A small, m = 2.00 g plastic ball is suspended by a L = 25.0 cm long string in a uniform electric field, as shown in the figure below. If the ball is in equilibrium when the string makes a 14.0° angle with the vertical as indicated, what is the net charge on the ball?
I already answered the question. Thanks anyway
To determine the net charge on the plastic ball, we can use the concept of electrostatic equilibrium. In this situation, the electric force acting on the ball due to the electric field is balanced by the force of gravity pulling the ball downward.

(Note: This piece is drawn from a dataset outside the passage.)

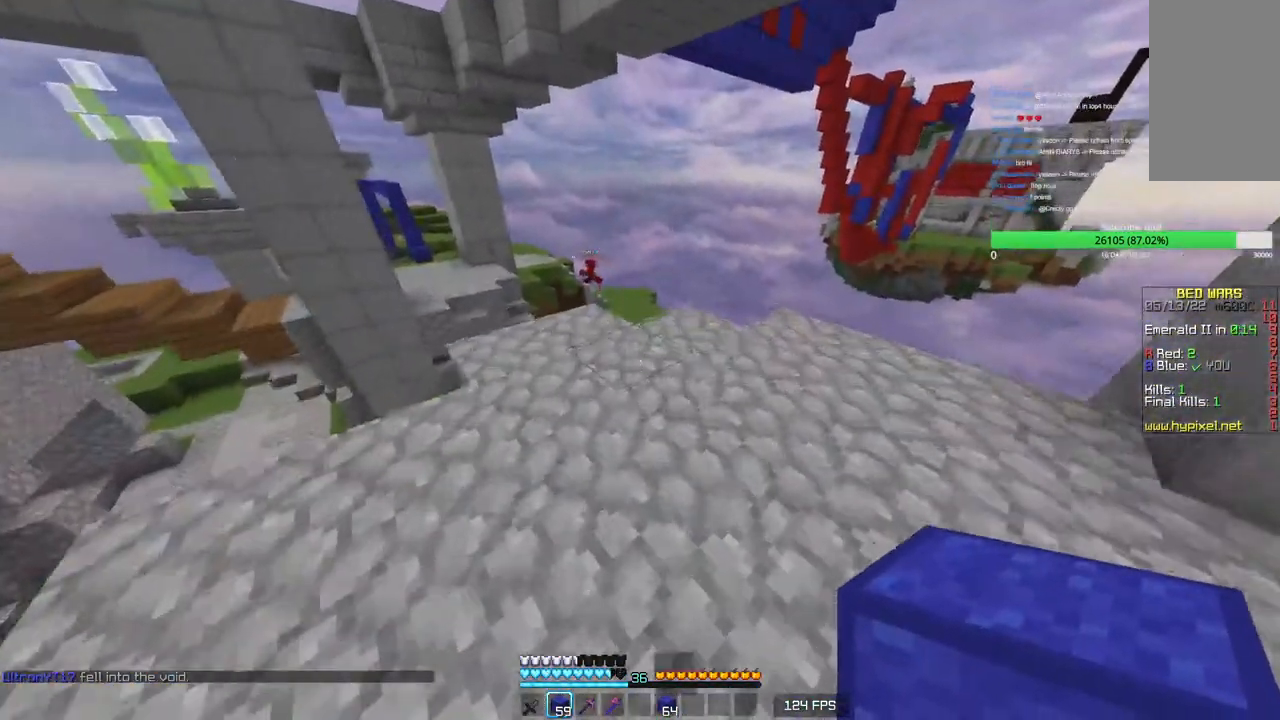
{"keys": ["a", "w"], "mouse": [], "events": [[416, "a", "down"]]}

To find the net charge, we need to note the following:
1. The weight of the ball is given by the equation:
w = mg
Where, m = mass of the ball = 2.00 g (given)
g = acceleration due to gravity = 9.8 m/s² (approximate value)
2. The force on the ball due to the electric field is given by:
Fe = qE
Where, q = charge on the ball (what we need to find)
E = magnitude of the electric field
3. The tension in the string can be resolved into two components: one acting horizontally and another vertically. The vertical component is equal to the weight of the ball, and the horizontal component is equal to the electrostatic force.
Now, let's analyze the forces acting on the ball:
1. The vertical component of the tension in the string is responsible for balancing the weight of the ball. It can be calculated using trigonometry:
Tsinθ = mg
Where, T = tension in the string
θ = angle made by the string with the vertical (given as 14.0°)
2. The horizontal component of the tension in the string is equal to the electrostatic force:
Tcosθ = qE
Since the string is in equilibrium, the tension remains constant. Therefore, we can equate the equations for the vertical and horizontal components of tension:
Tsinθ = Tcosθ
Now, we can solve for q using these equations:
Substituting T = mg/sinθ in Tcosθ = qE:
(mg/sinθ) cosθ = qE
Now, rearrange the equation to isolate q:
q = (mg cosθ) / (E sinθ)
Plug in the known values to find the net charge on the ball.